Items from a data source
________________________________________

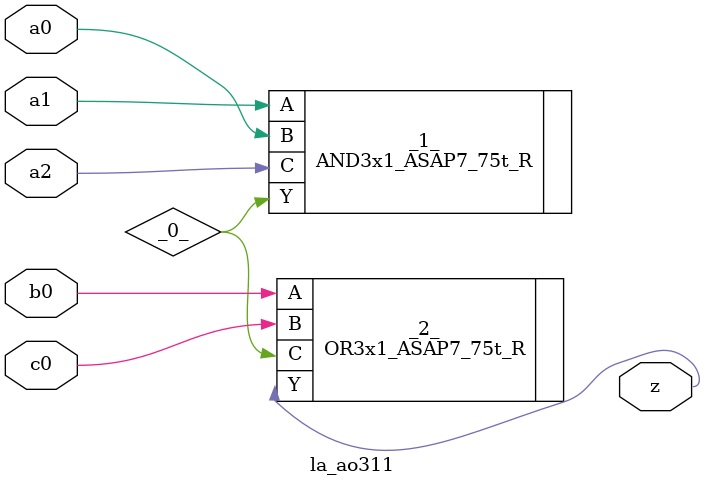
<source format=v>

/* Generated by Yosys 0.40 (git sha1 a1bb0255d, g++ 11.4.0-1ubuntu1~22.04 -fPIC -Os) */

module la_ao311(a0, a1, a2, b0, c0, z);
  wire _0_;
  input a0;
  wire a0;
  input a1;
  wire a1;
  input a2;
  wire a2;
  input b0;
  wire b0;
  input c0;
  wire c0;
  output z;
  wire z;
  AND3x1_ASAP7_75t_R _1_ (
    .A(a1),
    .B(a0),
    .C(a2),
    .Y(_0_)
  );
  OR3x1_ASAP7_75t_R _2_ (
    .A(b0),
    .B(c0),
    .C(_0_),
    .Y(z)
  );
endmodule

</source>
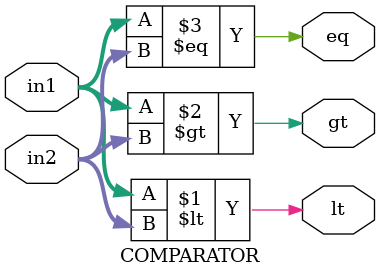
<source format=v>
module COMPARATOR(lt, gt, eq, in1, in2);
	input[15:0] in1, in2;
	output lt, gt, eq;
	
	assign lt = (in1 < in2);
	assign gt = (in1 > in2);
	assign eq = (in1 == in2);
endmodule

</source>
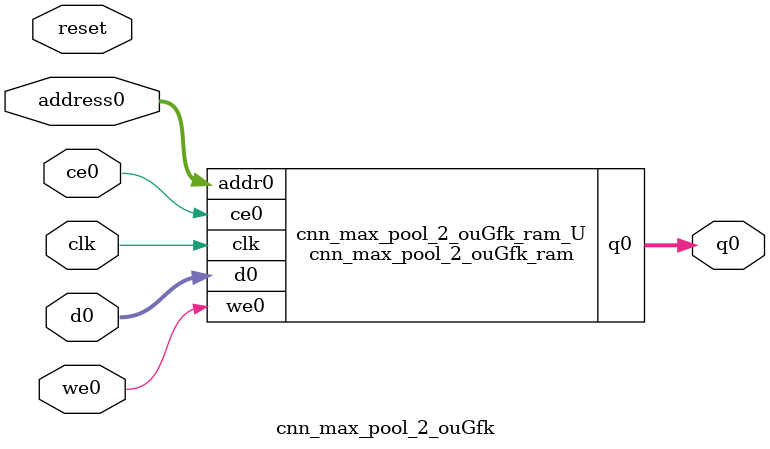
<source format=v>
`timescale 1 ns / 1 ps
module cnn_max_pool_2_ouGfk_ram (addr0, ce0, d0, we0, q0,  clk);

parameter DWIDTH = 14;
parameter AWIDTH = 9;
parameter MEM_SIZE = 400;

input[AWIDTH-1:0] addr0;
input ce0;
input[DWIDTH-1:0] d0;
input we0;
output reg[DWIDTH-1:0] q0;
input clk;

(* ram_style = "block" *)reg [DWIDTH-1:0] ram[0:MEM_SIZE-1];




always @(posedge clk)  
begin 
    if (ce0) 
    begin
        if (we0) 
        begin 
            ram[addr0] <= d0; 
        end 
        q0 <= ram[addr0];
    end
end


endmodule

`timescale 1 ns / 1 ps
module cnn_max_pool_2_ouGfk(
    reset,
    clk,
    address0,
    ce0,
    we0,
    d0,
    q0);

parameter DataWidth = 32'd14;
parameter AddressRange = 32'd400;
parameter AddressWidth = 32'd9;
input reset;
input clk;
input[AddressWidth - 1:0] address0;
input ce0;
input we0;
input[DataWidth - 1:0] d0;
output[DataWidth - 1:0] q0;



cnn_max_pool_2_ouGfk_ram cnn_max_pool_2_ouGfk_ram_U(
    .clk( clk ),
    .addr0( address0 ),
    .ce0( ce0 ),
    .we0( we0 ),
    .d0( d0 ),
    .q0( q0 ));

endmodule


</source>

________________________________________

#### [Problem to solve]
Your task is to set down each line above verbatim while excluding the pictures.

#### [Answer for the task]
<source format=v>

/* Generated by Yosys 0.40 (git sha1 a1bb0255d, g++ 11.4.0-1ubuntu1~22.04 -fPIC -Os) */

module la_ao311(a0, a1, a2, b0, c0, z);
  wire _0_;
  input a0;
  wire a0;
  input a1;
  wire a1;
  input a2;
  wire a2;
  input b0;
  wire b0;
  input c0;
  wire c0;
  output z;
  wire z;
  AND3x1_ASAP7_75t_R _1_ (
    .A(a1),
    .B(a0),
    .C(a2),
    .Y(_0_)
  );
  OR3x1_ASAP7_75t_R _2_ (
    .A(b0),
    .B(c0),
    .C(_0_),
    .Y(z)
  );
endmodule

</source>
<source format=v>
module COMPARATOR(lt, gt, eq, in1, in2);
	input[15:0] in1, in2;
	output lt, gt, eq;
	
	assign lt = (in1 < in2);
	assign gt = (in1 > in2);
	assign eq = (in1 == in2);
endmodule

</source>
<source format=v>
`timescale 1 ns / 1 ps
module cnn_max_pool_2_ouGfk_ram (addr0, ce0, d0, we0, q0,  clk);

parameter DWIDTH = 14;
parameter AWIDTH = 9;
parameter MEM_SIZE = 400;

input[AWIDTH-1:0] addr0;
input ce0;
input[DWIDTH-1:0] d0;
input we0;
output reg[DWIDTH-1:0] q0;
input clk;

(* ram_style = "block" *)reg [DWIDTH-1:0] ram[0:MEM_SIZE-1];




always @(posedge clk)  
begin 
    if (ce0) 
    begin
        if (we0) 
        begin 
            ram[addr0] <= d0; 
        end 
        q0 <= ram[addr0];
    end
end


endmodule

`timescale 1 ns / 1 ps
module cnn_max_pool_2_ouGfk(
    reset,
    clk,
    address0,
    ce0,
    we0,
    d0,
    q0);

parameter DataWidth = 32'd14;
parameter AddressRange = 32'd400;
parameter AddressWidth = 32'd9;
input reset;
input clk;
input[AddressWidth - 1:0] address0;
input ce0;
input we0;
input[DataWidth - 1:0] d0;
output[DataWidth - 1:0] q0;



cnn_max_pool_2_ouGfk_ram cnn_max_pool_2_ouGfk_ram_U(
    .clk( clk ),
    .addr0( address0 ),
    .ce0( ce0 ),
    .we0( we0 ),
    .d0( d0 ),
    .q0( q0 ));

endmodule


</source>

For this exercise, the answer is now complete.